Free agent
- Outfielder
- Born: August 15, 2000 (age 26) Soddy-Daisy, Tennessee, U.S.
- Bats: RightThrows: Right

= John Rhodes (baseball) =

American baseball player (born 2000)

John Robert Rhodes (born August 15, 2000) is an American professional baseball outfielder who is a free agent.

==Amateur career==
Rhodes attended Chattanooga Christian School in Chattanooga, Tennessee, where he played baseball and basketball. As a senior in 2019, he hit .560 with 12 home runs and 43 RBI. He went unselected in the 2019 Major League Baseball draft and enrolled at the University of Kentucky to play college baseball.

As a freshman at Kentucky in 2020, Rhodes batted .426 with ten doubles and 19 RBI before the season was cancelled due to the COVID-19 pandemic. That summer, he played in the Northwoods League for the Fond Du Lac Dock Spiders where he hit .373. In 2021, Rhodes started all 52 of Kentucky's games and batted .251 with 11 home runs, 36 RBI, 15 doubles and seven stolen bases. After the 2021 season, he played collegiate summer baseball with the Cotuit Kettleers of the Cape Cod Baseball League.

==Professional career==
===Baltimore Orioles===
Rhodes was selected by the Baltimore Orioles in the third round with the 76th overall selection of the 2021 Major League Baseball draft. He signed for $1.375 million.

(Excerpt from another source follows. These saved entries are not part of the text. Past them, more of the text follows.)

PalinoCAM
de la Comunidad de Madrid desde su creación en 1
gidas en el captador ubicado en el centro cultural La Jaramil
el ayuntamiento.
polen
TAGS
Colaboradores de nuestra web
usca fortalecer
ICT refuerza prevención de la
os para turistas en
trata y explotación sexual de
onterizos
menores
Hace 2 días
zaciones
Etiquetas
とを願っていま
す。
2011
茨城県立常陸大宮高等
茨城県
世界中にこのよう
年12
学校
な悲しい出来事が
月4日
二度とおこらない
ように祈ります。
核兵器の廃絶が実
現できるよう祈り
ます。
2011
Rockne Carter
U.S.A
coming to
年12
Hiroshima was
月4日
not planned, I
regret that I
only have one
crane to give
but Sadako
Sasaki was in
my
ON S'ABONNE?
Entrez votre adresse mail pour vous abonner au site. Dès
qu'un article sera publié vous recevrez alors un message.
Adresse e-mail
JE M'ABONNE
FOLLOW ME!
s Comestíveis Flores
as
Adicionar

Rhodes made his professional debut with the Florida Complex League Orioles before being promoted to the Delmarva Shorebirds. Over 29 games between the two teams, he batted .259 with two home runs and 33 RBI. He opened the 2022 season with the Aberdeen IronBirds. In late May, he was placed on the injured list with a wrist injury before returning to play in mid-June. In early August, he was promoted to the Bowie Baysox. Over 83 games between the two teams, he slashed .237/.359/.378 with five home runs, 44 RBI, and 16 stolen bases. Rhodes returned to Bowie for the 2023 season, hitting .228 with 17 home runs and 69 RBI over 108 games. After the season, he was selected to play in the Arizona Fall League for the Mesa Solar Sox. Rhodes was assigned back to Bowie to open the 2024 season, where he hit .202 in 104 games.

===Los Angeles Dodgers===
On December 11, 2024, Rhodes was selected by the Los Angeles Dodgers in the minor league phase of the Rule 5 draft. The Dodgers assigned him to the Double-A Tulsa Drillers for the 2025 season, where he batted .196/.307/.288 with seven home runs and 40 RBI across 108 appearances. Rhodes was released by the Dodgers organization on March 23, 2026.